▶ _PASSAGE PROVIDED_
<<<<
Adults Sources of Nutrients

Everyone is on the hunt for the latest superfood, yet sometimes nutrient-rich foods are hiding in plain sight. Health professionals agree that it is the total diet that is important and all foods fit to contribute to our health at every age. A tasty, healthy, and enjoyable pattern of eating is the goal for all Americans and these three attributes are all possible.1

One food that we love, and that we know can love us back, is grains. In a new study2, researchers wanted to determine food sources of nutrients in the American diet. Over 10,000 dietary surveys from adults over the age of 19 were collected by the National Center for Health Statistics of the Centers for Disease Control and Prevention (CDC). This is a nationally representative survey of community-dwelling adults. The researchers looked at all data on grain consumption and classified it and analyzed the following grain food groups:

  • All grain foods
  • Breads, rolls, and tortillas
  • Ready-to-eat cereals
  • Cooked grains
  • Quick breads and bread products
  • Sweet bakery products

Data were analyzed for men and women, and looked at the contributions of all grains and the various sub-categories (listed above) with vitamins, minerals, and dietary fiber. The researchers were especially interested in how grains contribute to under consumed, or what are called shortfall nutrients. These include fiber, folate, magnesium, calcium, and iron.
>>>>
▶ _INFORMATION PROVIDED_
<<<<
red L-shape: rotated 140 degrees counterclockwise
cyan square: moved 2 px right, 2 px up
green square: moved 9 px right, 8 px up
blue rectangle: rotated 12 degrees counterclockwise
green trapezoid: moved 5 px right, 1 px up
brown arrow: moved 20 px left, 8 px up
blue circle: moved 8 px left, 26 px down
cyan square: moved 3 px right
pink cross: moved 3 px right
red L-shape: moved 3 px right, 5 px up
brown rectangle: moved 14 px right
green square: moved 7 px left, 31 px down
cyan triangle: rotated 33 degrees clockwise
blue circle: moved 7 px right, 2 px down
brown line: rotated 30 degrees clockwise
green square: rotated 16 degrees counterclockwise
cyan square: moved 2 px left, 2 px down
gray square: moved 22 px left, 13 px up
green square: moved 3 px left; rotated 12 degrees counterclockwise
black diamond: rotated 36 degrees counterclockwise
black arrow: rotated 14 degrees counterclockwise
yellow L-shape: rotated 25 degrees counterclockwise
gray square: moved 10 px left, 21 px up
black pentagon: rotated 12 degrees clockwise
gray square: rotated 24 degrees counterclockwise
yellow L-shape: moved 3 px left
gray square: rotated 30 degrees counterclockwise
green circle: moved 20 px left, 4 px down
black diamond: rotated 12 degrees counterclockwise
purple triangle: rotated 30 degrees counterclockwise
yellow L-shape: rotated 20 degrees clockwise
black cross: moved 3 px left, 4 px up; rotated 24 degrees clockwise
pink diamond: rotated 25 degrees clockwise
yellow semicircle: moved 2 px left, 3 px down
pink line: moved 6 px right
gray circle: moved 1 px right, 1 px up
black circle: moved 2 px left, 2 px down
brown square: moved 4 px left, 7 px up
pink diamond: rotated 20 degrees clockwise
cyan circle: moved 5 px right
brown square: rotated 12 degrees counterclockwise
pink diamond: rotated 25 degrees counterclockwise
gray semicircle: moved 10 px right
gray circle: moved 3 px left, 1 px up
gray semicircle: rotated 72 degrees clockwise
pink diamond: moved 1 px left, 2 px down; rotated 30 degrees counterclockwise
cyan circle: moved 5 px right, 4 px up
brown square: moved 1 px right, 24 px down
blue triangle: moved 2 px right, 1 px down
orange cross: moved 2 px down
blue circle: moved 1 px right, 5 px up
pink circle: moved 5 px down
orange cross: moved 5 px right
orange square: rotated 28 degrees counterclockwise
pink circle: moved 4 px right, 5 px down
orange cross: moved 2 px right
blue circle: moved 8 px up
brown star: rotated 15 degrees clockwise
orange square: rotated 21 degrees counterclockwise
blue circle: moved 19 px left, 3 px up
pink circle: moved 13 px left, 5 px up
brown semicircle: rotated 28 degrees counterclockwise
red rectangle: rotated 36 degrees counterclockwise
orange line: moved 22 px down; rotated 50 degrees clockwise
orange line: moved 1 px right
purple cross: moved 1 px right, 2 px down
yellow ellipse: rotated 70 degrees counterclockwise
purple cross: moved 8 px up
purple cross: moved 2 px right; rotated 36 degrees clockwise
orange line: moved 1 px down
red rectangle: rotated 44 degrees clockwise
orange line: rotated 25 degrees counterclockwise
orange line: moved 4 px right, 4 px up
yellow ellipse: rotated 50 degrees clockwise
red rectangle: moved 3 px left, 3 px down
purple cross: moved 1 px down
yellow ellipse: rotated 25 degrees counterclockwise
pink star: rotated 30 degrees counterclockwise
>>>>
▶ _WHAT YOU NEED TO DO_
In the text on grain foods as sources of nutrients for adults, which nutrients are listed as shortfall nutrients?

▶ _RESPONSE TO THE TASK_
Fiber, folate, magnesium, calcium, and iron.